In a study published this week in the journal Nature Communications, researchers at IBM’s lab in Zurich, Switzerland claim to have developed a technique that achieves both energy efficiency and high accuracy on machine learning workloads using phase-change memory. By exploiting in-memory computing methods using resistance-based storage devices, their approach marries the compartments used to store and compute data, in the process significantly cutting down on active power consumption.
Many existing AI inferencing setups physically split the memory and processing units, causing AI models to be stored in off-chip memory. This adds computational overhead because data must be shuffled between the units, a process that slows down processing and contributes to electrical usage. IBM’s technique ostensibly solves those problems with phase-change memory, a form of non-volatile memory that’s faster than the commonly used flash memory technology. The work, if proven scalable, could pave the way for powerful hardware that runs AI in drones, robots, mobile devices, and other compute-constrained devices.
As the IBM team explains, the challenge with phase-change memory devices is that it tends to introduce computational inaccuracy. That’s because it’s analog in nature; its precision is limited due to variability as well as read and write conductance noise.
The solution the study proposed entails injecting additional noise during the training of AI models in software to improve the models’ resilience. The results suggest it’s successful — training a ResNet model with noise achieved accuracy of 93.7% on the popular CIFAR-19 data set and top-1 accuracy on ImageNet of 71.6% after mapping the trained weights (i.e., parameters that transform input data) to phase-change memory components. Moreover, after mapping the weights of a particular model onto 723,444 phase-change memory devices in a prototype chip, the accuracy stayed above 92.6% over the course of a single day. The researchers claim it’s a record.

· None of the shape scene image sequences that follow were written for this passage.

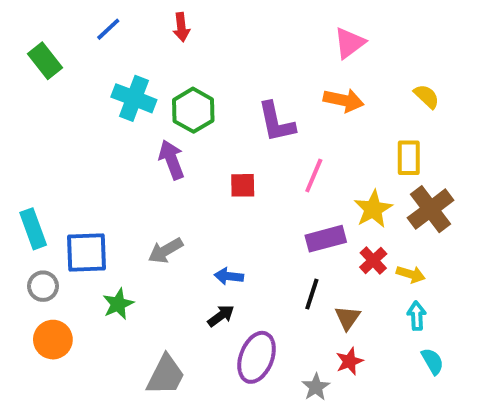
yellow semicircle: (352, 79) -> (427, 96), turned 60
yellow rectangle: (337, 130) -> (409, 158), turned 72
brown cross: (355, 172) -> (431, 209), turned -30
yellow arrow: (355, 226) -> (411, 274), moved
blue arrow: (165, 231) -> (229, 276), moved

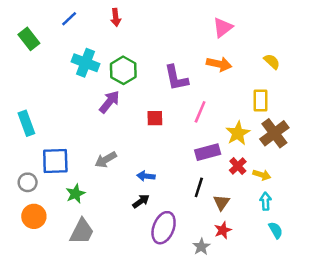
purple arrow: (172, 160) -> (109, 102), turned 60
cyan rectangle: (33, 229) -> (26, 123), moved
gray trapezoid: (166, 375) -> (82, 231), moved

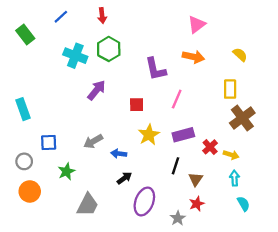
green hexagon: (123, 70) -> (109, 49), moved
yellow star: (238, 133) -> (149, 135), moved
blue square: (55, 161) -> (49, 142), size x0.7
blue arrow: (146, 176) -> (119, 154), moved
gray trapezoid: (82, 231) -> (88, 205), moved

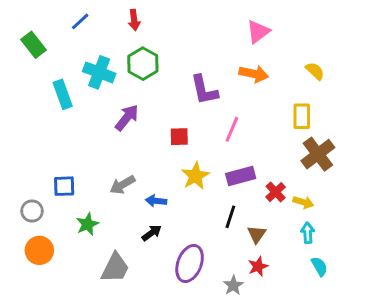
cyan rectangle: (23, 109) -> (63, 94), moved
black arrow: (124, 178) -> (152, 233), moved

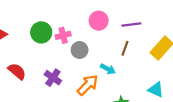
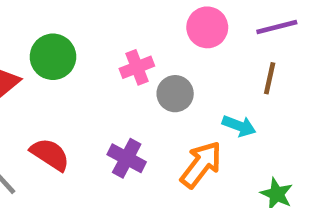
green circle: (41, 32) -> (53, 57), moved

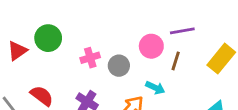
pink circle: (207, 27) -> (151, 46), moved
pink cross: (137, 67) -> (90, 58), moved

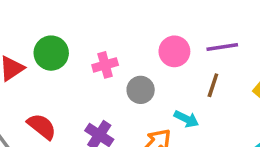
pink circle: (151, 46) -> (174, 51), moved
pink cross: (90, 58) -> (105, 65), moved

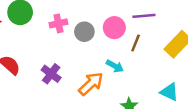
pink circle: (174, 51) -> (114, 28), moved
gray circle: (141, 90) -> (84, 32), moved

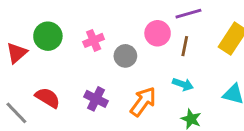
gray circle: (84, 32) -> (125, 56), moved
cyan arrow: (115, 66) -> (183, 84), moved

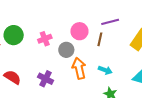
pink circle: (158, 33) -> (79, 31), moved
brown line: (185, 46) -> (100, 39), moved
orange arrow: (143, 102) -> (79, 68), moved, turned -50

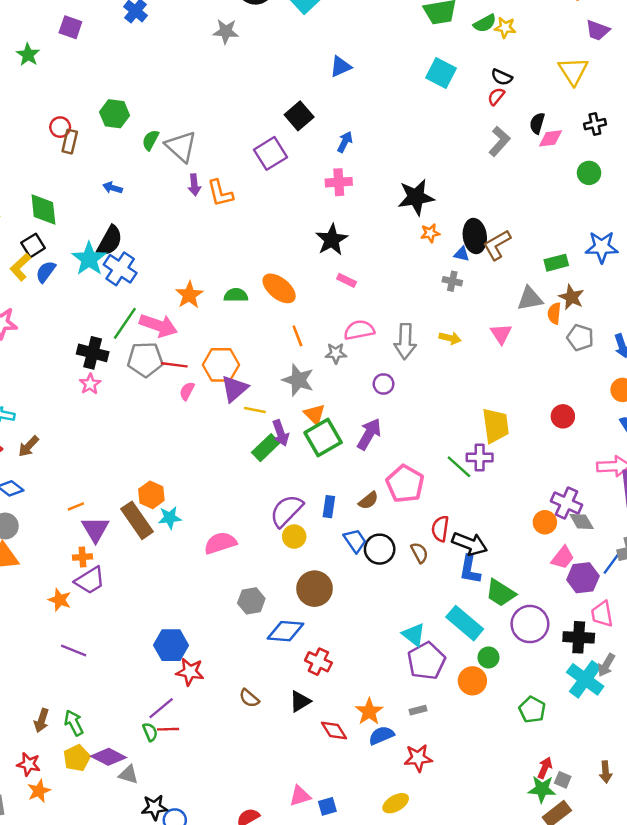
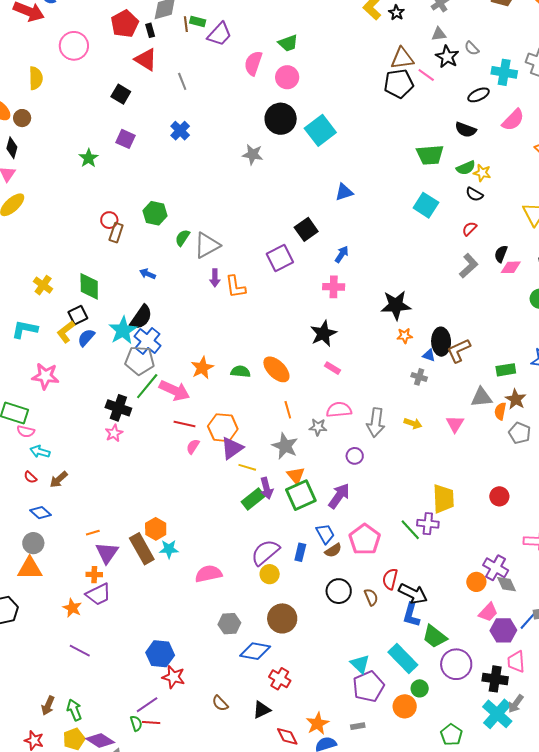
black semicircle: (502, 77) -> (474, 194), moved
gray triangle: (181, 146) -> (207, 245), turned 44
gray pentagon: (145, 359) -> (140, 360), moved
blue trapezoid: (355, 541) -> (325, 534), moved

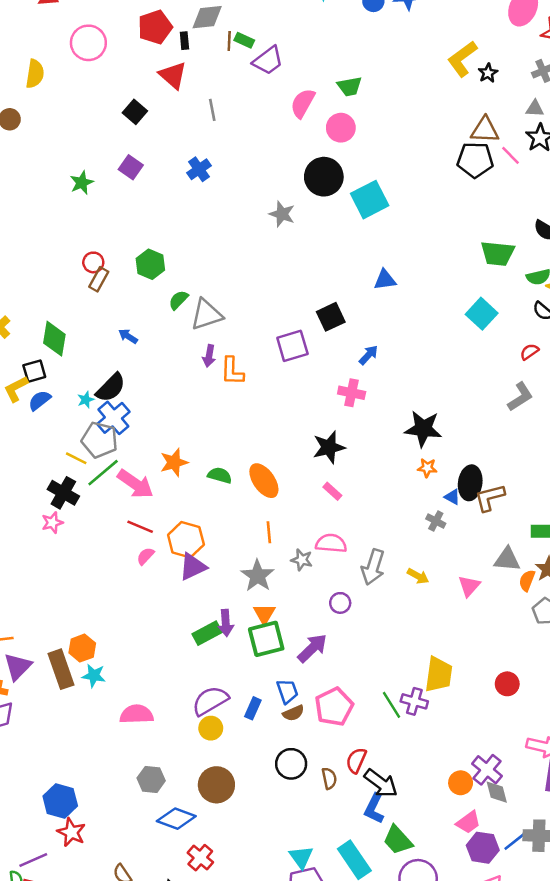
cyan star: (123, 330) -> (86, 400), size x0.5
yellow line: (247, 467) -> (76, 458), moved

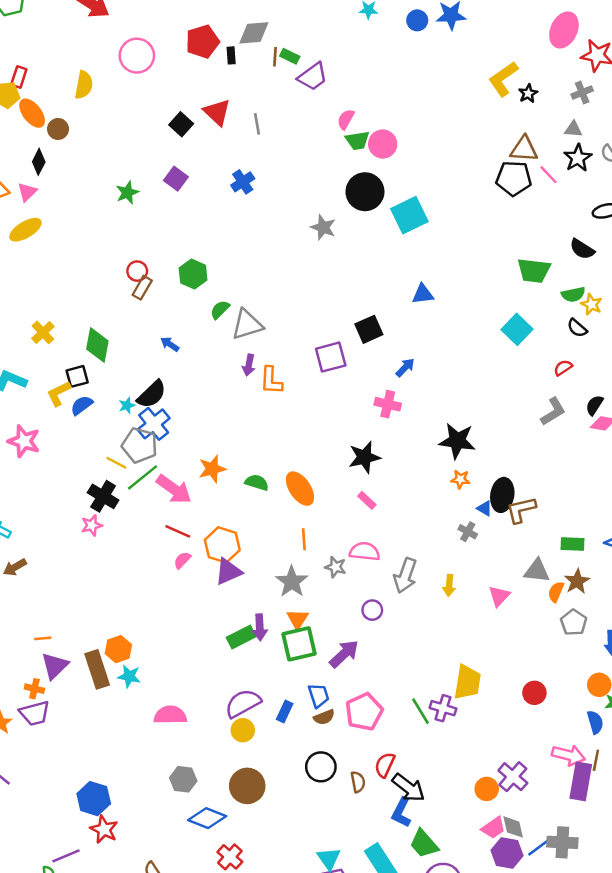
red triangle: (173, 75) -> (217, 112), moved
green trapezoid: (349, 86) -> (357, 140), moved
pink semicircle: (303, 103) -> (346, 119), size x0.7
yellow arrow: (418, 576) -> (449, 585), turned 65
gray diamond: (497, 792) -> (513, 827), moved

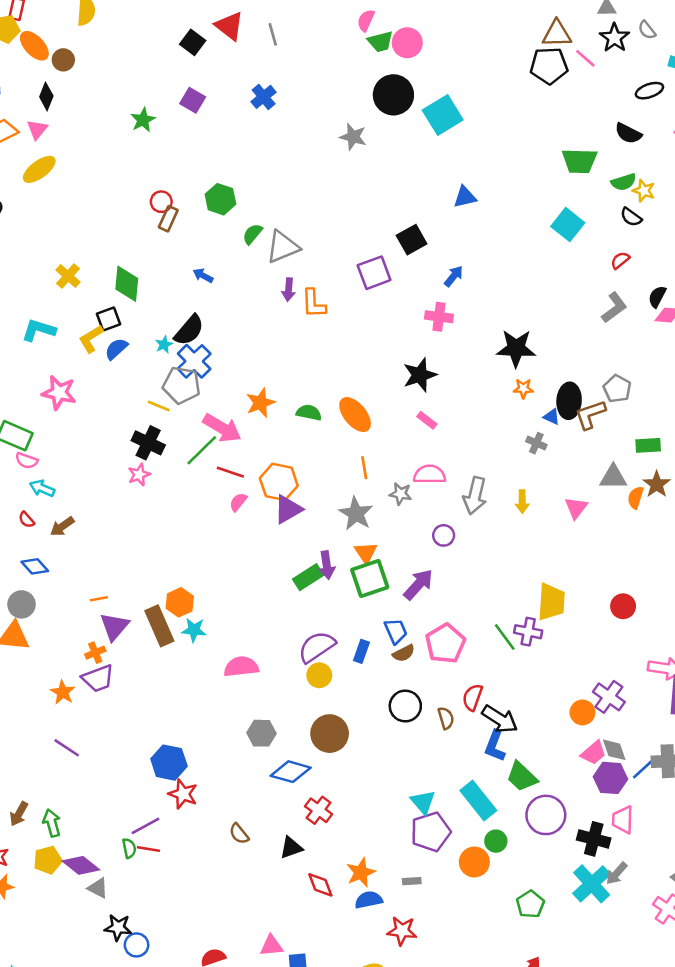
green line: (142, 477) -> (202, 450), moved
gray pentagon: (574, 622) -> (617, 389), moved
orange cross: (34, 689) -> (95, 653), turned -30

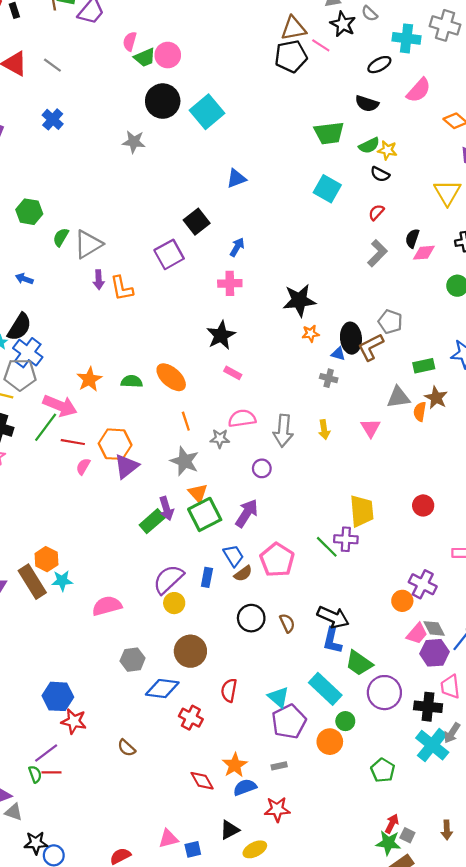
gray line: (273, 34) -> (52, 65), turned -30
red semicircle: (473, 697) -> (229, 690), moved
black triangle: (291, 848) -> (229, 830), moved

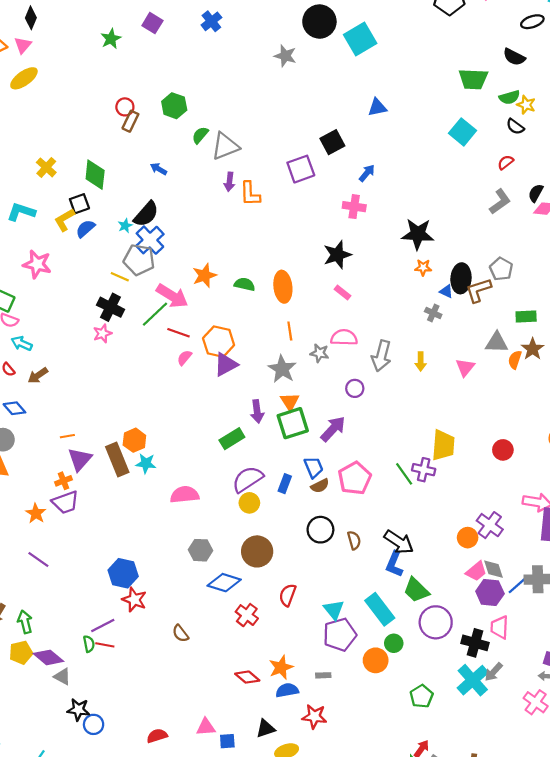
orange ellipse: (171, 377) -> (283, 287), turned 32
green rectangle: (152, 521) -> (232, 439), moved
red diamond: (202, 781) -> (247, 677), turned -30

Register for the free livestream.
In an attempt to further improve accuracy retention over time, the coauthors of the study also developed a compensation technique that periodically corrects the activation functions (equations that determine the model’s output) during inference. This led to an improvement in accuracy to 93.5% on hardware, they say.
In parallel, the team experimented with training machine learning models using analog phase-change memory components. With a mixed-precision architecture, they report that they managed to attain “software-equivalent” accuracies on several types of small-scale models, including multilayer perceptrons, convolutional neural networks, long-short-term-memory networks, and generative adversarial networks. The training experiments are detailed in full in a study recently published in the journal Frontiers in Neuroscience.
IBM’s latest work in the domain follows the introduction of the company’s phase-change memory chip for AI training. While still in the research stage, company researchers demonstrated the system could store weight data as electrical charges, performing 100 times more calculations per square millimeter than a graphics card while using 280 times less power.
“In an era transitioning more and more towards AI-based technologies, including internet-of-things battery-powered devices and autonomous vehicles, such technologies would highly benefit from fast, low-powered, and reliably accurate DNN inference engines,” IBM said in a statement. “The strategies developed in our studies show great potential towards realizing accurate AI hardware-accelerator architectures to support DNN training and inferencing in an energy-efficient manner.”